Later, I wrote an essay to go with “Clearly Lettered in a Mostly Steady Hand,” called “We Will See You Now,” (Wherein one fights to be seen, gives up, believes one should not be trapped under or behind glass, is proven wrong, and almost disappears. Told in parts.) which may clarify more elements of the story, or make them murkier, who knows? It’s me, and my experiences on that page too, in a series of described images.

The experience of publishing “Clearly Lettered,” with the exceptional support of Uncanny Magazine, has been one of coming to terms with my uncomfortable side as a writer, of being more public about my own experiences, of being more aware of myself — all of me. It’s not always easy, or pleasant, but it is necessary. It’s also nerve-wracking, because we are at a crossroads where some now in power perceive disability as a failing, or a cost-sink, instead of what it is, at least for me: a genetic thing that my body decided to do.

(sidebar: In the process of this year, as I’ve posted about this, and about other things, I’ve found myself shying away from replies on social media that told me I was great, or kind, or strong, though I appreciate people reaching out and wanting to connect. I want to be kind, but I am never kind enough. I was raised to crave perfection and I know I am imperfect. I am trying to be better. Learning. Human. But I’m also angry, fed up, and raising my voice louder.)

All of this is important, because humor and hope are good shields, but learning one’s own twists and turns and uncomfortable edges is sometimes better; gaining strength while charting growth, while trying to see and understand myself and others, without becoming a part of someone else’s show? … all of this feeds into and grows out of this story I wrote.

To have “Clearly Lettered in a Mostly Steady Hand” nominated for both the Nebula and the Hugo means more to me than I can say.

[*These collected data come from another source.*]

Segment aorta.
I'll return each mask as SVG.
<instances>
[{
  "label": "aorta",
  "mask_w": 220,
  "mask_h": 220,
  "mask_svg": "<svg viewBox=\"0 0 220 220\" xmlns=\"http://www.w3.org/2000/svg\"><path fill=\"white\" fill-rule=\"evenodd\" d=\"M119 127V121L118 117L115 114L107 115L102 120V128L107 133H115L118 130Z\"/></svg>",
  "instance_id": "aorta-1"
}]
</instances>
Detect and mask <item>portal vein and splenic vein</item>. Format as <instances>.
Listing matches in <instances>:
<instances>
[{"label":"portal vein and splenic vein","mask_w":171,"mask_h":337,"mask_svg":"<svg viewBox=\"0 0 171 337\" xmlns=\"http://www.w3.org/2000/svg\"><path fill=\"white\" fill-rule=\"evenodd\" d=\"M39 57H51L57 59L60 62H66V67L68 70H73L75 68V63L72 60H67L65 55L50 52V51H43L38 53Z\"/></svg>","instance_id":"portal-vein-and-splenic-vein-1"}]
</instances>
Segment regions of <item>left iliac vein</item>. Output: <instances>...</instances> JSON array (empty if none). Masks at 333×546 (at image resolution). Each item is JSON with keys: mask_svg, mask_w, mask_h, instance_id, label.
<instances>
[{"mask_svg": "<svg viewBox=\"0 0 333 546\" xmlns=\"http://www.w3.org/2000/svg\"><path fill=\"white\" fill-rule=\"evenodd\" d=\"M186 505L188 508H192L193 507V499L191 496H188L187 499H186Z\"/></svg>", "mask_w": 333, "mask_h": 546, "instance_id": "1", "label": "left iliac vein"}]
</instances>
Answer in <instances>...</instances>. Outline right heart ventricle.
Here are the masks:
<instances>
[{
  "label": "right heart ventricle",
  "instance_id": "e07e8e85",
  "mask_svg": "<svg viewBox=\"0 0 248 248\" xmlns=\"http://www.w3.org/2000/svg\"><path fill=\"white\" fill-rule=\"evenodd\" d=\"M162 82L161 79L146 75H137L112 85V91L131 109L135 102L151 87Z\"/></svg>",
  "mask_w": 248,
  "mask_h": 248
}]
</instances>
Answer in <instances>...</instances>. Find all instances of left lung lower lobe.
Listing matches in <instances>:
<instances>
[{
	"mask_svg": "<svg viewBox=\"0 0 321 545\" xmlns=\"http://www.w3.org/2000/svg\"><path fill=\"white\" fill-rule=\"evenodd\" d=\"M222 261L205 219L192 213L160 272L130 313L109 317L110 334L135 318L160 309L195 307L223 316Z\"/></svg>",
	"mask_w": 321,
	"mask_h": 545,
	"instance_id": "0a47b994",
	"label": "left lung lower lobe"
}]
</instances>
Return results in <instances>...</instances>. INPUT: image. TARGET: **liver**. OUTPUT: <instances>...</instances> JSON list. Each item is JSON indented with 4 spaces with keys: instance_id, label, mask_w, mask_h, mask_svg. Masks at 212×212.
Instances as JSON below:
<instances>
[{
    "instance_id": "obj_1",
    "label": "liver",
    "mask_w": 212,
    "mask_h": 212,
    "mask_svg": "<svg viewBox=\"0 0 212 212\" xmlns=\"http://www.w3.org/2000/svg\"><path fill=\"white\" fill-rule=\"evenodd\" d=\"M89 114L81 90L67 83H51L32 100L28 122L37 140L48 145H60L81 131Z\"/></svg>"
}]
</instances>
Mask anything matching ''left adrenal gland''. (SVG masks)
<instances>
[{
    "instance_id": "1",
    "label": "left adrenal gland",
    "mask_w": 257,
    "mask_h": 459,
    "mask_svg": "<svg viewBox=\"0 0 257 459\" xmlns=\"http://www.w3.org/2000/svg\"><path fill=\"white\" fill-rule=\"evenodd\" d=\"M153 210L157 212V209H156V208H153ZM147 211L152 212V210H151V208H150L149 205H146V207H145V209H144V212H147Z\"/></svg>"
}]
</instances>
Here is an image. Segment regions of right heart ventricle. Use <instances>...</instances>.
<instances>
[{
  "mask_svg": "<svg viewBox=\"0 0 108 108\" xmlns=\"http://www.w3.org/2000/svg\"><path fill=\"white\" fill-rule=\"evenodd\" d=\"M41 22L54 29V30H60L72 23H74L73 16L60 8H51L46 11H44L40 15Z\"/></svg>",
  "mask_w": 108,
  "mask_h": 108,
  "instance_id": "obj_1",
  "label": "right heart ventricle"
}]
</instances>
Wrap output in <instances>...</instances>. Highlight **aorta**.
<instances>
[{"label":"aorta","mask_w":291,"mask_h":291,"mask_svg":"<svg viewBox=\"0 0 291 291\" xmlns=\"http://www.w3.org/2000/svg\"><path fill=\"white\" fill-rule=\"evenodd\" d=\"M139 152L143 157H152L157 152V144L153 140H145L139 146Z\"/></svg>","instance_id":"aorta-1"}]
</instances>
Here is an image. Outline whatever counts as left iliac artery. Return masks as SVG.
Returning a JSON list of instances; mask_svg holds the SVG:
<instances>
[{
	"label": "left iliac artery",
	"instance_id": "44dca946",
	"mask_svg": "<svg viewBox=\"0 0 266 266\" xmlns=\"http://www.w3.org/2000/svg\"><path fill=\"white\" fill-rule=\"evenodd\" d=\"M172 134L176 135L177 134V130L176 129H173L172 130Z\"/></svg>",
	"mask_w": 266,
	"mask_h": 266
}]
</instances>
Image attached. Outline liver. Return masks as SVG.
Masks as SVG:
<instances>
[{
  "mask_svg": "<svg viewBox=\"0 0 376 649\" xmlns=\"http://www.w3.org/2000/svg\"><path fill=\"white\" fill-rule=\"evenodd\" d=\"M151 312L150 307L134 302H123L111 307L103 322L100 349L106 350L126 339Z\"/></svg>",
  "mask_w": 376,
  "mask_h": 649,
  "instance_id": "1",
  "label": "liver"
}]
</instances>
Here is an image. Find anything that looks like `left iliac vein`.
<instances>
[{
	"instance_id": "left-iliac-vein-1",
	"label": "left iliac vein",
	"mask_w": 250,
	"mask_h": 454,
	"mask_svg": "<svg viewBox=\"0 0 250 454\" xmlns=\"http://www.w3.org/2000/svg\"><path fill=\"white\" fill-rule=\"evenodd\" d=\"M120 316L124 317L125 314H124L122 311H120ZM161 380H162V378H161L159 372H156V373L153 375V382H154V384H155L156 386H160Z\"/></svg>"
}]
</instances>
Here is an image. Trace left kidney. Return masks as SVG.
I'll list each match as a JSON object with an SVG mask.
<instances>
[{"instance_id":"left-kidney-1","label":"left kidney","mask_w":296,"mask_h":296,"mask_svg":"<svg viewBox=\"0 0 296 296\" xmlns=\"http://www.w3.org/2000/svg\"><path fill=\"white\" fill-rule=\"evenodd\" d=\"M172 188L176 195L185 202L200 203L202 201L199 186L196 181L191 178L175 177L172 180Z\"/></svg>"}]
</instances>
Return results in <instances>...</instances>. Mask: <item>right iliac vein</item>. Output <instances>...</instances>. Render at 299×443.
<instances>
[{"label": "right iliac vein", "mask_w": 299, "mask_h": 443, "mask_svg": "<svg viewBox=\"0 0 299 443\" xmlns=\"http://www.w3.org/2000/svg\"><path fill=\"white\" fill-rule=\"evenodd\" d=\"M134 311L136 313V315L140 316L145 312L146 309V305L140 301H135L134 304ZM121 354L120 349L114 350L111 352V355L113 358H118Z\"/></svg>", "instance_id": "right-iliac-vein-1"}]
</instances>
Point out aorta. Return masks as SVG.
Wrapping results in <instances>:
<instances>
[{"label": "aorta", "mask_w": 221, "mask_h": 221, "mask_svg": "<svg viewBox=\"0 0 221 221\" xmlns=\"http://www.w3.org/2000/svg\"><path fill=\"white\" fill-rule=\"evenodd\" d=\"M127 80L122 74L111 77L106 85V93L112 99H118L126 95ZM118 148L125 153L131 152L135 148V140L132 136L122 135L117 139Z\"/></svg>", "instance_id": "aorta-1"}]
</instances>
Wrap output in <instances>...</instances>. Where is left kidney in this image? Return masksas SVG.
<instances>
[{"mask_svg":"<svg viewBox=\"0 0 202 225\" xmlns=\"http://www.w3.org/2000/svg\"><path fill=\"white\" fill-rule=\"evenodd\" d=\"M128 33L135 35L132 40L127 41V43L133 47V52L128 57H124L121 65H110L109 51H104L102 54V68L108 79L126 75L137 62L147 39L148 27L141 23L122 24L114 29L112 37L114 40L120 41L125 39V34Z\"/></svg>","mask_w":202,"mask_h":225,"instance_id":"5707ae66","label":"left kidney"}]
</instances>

It means it’s okay to feel strongly, to be a bit scary, to let my edges show. I hope it means it’s okay for others to do the same.

Thank you so so much for seeing this story, for reading and sharing it. Thank you for your comments and notes about the story. And thank you most of all for remembering it among the wide sea of extraordinarily beautiful short stories that emerged in 2017. I am stunned, and I am so very honored to be among those nominated.

4 comments

  1. How awesome that you were published and got that feedback. If I’ve learned anything in life, it’s that we must remain true to ourselves in everything we do. In your case, your writing was a true expression of something inside of you that is part of your soul. You did a brave thing in sharing it and letting people see that side of you. And your nominations are so exciting! Congratulations!